Thai teenager Atthaya Thitikul joins Tiger Woods and Lydia Ko as youngest World No. 1s

October 31, 2022

Andy Lyons

Last year the World No. 1 ranking was traded back and forth between Nelly Korda and Jin Young Ko so often, it would’ve been hard to predict that there’d be a new No. 1 a year later who wasn't either one of them. But with less than a month left in the 2022 season, neither Ko nor Korda are in the top spot, and the new World No. 1 wasn’t even playing on the LPGA in 2021.

Atthaya Thitikul, 19, is the new World No. 1, becoming just the second teenager to ever reach the top ranking, after Lydia Ko did so in 2015. Thitikul, Ko and Tiger Woods are the only golfers, male or female, to reach World No. 1 before age 22.

Although she's a rookie, Thitikul made her presence known when she won the JTBC Classic in March. She finished in the top 10 seven more times before winning again in September at the Walmart NW Arkansas Championship. In her next three events, she finished in the top 10 each time, most recently finishing sixth at the BMW Ladies Championship.

A week after the BMW, the Rolex Women's Rankings were recalculated and Thitikul rose above Jin Young Ko, unseating her as the No. 1 player in the world. Ko also played the BMW Ladies Championship, but withdrew due to injury.

Thitikul was measured in her response to becoming the top player in the world.

“It is very special to get to the top, but it is much harder to retain it,” Thitikul told the LPGA. “I still have a lot to learn from all the legends and current players both on and off the course. I will continue to work hard for my family, my team, my fans and my country."

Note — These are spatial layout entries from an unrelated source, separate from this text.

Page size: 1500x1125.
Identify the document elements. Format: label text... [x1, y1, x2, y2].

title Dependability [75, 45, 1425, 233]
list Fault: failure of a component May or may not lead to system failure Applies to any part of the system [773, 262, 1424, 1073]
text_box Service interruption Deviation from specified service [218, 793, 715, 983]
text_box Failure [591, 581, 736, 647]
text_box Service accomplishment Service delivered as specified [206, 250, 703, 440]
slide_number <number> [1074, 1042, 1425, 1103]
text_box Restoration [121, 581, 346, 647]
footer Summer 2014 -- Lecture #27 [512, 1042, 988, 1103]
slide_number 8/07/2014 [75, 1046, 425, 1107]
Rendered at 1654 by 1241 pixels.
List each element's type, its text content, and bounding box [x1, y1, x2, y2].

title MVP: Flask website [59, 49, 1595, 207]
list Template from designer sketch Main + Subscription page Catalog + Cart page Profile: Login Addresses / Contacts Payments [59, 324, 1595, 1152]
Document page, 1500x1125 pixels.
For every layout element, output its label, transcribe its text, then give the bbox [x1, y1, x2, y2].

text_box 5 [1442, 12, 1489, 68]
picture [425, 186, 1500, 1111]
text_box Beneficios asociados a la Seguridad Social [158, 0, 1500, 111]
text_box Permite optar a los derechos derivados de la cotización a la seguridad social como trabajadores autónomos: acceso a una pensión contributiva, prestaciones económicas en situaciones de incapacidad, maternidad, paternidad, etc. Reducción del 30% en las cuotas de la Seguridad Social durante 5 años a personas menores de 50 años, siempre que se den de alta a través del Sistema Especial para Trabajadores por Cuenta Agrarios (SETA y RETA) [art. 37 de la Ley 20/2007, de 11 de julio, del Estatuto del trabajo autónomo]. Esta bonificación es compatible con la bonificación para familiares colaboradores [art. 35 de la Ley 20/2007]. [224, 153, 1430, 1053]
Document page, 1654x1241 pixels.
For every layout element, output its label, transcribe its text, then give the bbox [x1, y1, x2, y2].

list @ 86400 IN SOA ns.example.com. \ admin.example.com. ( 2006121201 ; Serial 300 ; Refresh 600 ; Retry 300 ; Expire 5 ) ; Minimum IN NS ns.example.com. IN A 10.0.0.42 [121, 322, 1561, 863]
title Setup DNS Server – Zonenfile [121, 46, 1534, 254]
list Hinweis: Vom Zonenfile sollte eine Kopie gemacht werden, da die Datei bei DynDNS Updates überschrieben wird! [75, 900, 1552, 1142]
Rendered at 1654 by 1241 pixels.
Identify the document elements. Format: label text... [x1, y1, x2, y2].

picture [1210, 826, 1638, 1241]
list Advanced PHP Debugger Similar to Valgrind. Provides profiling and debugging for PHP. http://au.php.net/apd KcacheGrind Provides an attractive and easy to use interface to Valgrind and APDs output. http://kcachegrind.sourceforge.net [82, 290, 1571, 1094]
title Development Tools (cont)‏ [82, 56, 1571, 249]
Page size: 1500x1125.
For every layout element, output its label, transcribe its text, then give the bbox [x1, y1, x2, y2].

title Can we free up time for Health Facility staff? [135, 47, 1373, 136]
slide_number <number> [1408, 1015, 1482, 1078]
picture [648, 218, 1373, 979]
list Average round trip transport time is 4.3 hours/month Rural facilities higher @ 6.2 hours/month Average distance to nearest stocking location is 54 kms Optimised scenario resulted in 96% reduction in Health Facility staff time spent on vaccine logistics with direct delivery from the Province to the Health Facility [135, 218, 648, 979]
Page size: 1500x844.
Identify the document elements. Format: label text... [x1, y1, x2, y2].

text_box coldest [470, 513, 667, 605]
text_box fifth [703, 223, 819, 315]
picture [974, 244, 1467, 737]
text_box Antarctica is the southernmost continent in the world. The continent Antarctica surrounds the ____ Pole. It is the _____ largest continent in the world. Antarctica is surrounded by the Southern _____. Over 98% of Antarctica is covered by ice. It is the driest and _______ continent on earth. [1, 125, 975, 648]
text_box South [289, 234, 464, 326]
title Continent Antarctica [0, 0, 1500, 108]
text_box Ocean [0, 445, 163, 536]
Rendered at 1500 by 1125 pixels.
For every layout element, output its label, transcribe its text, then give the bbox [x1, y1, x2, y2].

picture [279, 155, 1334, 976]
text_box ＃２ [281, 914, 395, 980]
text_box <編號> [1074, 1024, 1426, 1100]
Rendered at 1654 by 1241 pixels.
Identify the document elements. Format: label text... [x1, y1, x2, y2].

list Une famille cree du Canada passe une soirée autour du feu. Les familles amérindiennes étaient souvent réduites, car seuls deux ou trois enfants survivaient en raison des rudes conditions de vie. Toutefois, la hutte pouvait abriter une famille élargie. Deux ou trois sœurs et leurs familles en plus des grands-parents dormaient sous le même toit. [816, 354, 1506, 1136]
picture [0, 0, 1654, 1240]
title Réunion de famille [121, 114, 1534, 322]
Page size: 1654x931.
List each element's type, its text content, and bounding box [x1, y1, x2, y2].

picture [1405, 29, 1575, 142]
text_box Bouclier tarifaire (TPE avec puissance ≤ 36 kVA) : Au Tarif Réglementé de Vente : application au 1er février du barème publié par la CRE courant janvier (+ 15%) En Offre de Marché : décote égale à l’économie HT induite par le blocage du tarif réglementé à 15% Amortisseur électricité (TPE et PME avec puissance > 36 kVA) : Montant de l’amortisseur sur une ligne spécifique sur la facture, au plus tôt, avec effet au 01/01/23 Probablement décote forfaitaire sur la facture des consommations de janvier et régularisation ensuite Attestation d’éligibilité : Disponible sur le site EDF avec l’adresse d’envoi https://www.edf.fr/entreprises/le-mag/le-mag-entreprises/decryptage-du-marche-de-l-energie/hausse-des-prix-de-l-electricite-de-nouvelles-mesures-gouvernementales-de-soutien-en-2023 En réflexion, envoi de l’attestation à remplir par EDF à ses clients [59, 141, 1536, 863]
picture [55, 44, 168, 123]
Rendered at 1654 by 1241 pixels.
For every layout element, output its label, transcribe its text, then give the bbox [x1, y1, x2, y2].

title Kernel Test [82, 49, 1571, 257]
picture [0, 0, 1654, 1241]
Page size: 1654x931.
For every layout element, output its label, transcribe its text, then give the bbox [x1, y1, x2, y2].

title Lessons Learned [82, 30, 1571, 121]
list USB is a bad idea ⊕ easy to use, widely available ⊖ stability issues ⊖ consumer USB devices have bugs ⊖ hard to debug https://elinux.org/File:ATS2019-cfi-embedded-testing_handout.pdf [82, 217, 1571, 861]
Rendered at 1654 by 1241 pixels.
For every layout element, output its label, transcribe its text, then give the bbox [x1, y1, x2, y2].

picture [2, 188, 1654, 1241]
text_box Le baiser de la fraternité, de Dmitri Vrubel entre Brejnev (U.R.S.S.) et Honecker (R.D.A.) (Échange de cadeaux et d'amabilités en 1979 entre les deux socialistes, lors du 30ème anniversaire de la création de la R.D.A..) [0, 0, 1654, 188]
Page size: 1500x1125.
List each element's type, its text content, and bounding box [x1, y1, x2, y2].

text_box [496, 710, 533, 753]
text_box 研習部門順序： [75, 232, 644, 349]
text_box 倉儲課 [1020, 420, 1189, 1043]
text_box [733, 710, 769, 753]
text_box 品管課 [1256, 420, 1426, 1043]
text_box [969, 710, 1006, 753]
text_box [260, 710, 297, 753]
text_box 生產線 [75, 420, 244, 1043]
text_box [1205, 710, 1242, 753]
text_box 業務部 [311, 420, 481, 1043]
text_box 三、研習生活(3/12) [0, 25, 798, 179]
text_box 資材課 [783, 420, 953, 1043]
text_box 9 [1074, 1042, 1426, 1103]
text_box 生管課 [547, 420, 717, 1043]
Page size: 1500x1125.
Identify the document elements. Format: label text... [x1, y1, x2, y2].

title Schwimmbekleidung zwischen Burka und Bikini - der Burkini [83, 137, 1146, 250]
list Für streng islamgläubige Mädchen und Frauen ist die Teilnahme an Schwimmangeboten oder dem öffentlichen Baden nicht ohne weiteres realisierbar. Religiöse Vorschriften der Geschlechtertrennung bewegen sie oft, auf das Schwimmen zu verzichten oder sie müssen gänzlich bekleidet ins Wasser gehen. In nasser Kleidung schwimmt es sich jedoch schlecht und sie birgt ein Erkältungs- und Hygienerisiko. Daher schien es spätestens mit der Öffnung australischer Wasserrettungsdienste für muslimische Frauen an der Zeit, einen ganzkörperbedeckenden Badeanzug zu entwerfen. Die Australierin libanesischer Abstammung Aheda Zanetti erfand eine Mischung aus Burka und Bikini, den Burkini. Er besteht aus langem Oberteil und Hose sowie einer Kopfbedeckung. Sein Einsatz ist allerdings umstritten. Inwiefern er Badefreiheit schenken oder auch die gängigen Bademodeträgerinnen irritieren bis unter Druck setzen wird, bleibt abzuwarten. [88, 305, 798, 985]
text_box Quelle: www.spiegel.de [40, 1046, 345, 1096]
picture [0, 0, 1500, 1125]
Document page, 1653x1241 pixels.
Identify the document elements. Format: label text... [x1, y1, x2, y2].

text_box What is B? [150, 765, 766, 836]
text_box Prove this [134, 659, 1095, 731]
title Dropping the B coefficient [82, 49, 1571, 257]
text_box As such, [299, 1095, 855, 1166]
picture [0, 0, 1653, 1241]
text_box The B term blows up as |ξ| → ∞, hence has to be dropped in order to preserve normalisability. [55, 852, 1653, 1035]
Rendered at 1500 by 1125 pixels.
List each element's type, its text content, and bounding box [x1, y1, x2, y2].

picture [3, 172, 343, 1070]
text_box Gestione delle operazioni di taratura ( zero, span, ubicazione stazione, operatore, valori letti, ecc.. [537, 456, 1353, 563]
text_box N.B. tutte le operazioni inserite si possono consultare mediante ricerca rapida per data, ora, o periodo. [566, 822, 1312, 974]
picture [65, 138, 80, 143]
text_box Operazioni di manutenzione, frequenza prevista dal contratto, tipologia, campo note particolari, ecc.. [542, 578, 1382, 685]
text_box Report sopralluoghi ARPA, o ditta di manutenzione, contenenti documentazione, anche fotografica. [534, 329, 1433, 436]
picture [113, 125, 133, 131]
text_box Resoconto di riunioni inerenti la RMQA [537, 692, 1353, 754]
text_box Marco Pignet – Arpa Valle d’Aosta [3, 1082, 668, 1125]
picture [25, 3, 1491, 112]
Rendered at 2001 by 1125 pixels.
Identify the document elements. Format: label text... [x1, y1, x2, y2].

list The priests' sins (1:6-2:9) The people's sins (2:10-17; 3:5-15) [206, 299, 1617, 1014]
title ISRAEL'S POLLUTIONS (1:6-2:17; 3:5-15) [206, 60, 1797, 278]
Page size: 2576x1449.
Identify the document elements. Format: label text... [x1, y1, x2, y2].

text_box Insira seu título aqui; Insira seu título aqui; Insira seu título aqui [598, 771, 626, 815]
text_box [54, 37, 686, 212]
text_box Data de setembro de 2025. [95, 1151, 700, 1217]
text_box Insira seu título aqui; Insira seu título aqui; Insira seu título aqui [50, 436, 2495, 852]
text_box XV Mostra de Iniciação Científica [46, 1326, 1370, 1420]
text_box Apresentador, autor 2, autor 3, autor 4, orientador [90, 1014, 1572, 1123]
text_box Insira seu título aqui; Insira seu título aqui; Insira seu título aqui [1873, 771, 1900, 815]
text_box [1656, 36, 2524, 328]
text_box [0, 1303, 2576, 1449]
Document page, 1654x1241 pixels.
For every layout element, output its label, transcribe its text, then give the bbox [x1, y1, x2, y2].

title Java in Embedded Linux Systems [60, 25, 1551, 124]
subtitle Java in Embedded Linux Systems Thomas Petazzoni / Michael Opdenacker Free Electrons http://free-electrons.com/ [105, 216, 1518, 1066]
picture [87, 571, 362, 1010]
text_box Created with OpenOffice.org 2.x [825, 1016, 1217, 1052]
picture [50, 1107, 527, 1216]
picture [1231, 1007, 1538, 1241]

Thitikul has shown a level of maturity thus far in her fledgling career. After becoming the youngest player to win a professional tournament when she won a Ladies European Tour event as a 14-year-old, she resisted the temptation to turn professional. Instead she remained an amateur, traveled, played more events and turned pro three years later. In 2021, after having won four times on the LET, Thitikul went to LPGA Tour Q School and earned her card for this season.

Perhaps most surprising about her success in professional golf is that it all happened because of challenges early in her life. To cure constant colds, her doctor prescribed more time doing outdoor activities and told her it would help her health if she opted to play either tennis or golf. She chose golf even though no one in her family played the game. Now, less than a decade later, she’s the best female golfer in the world.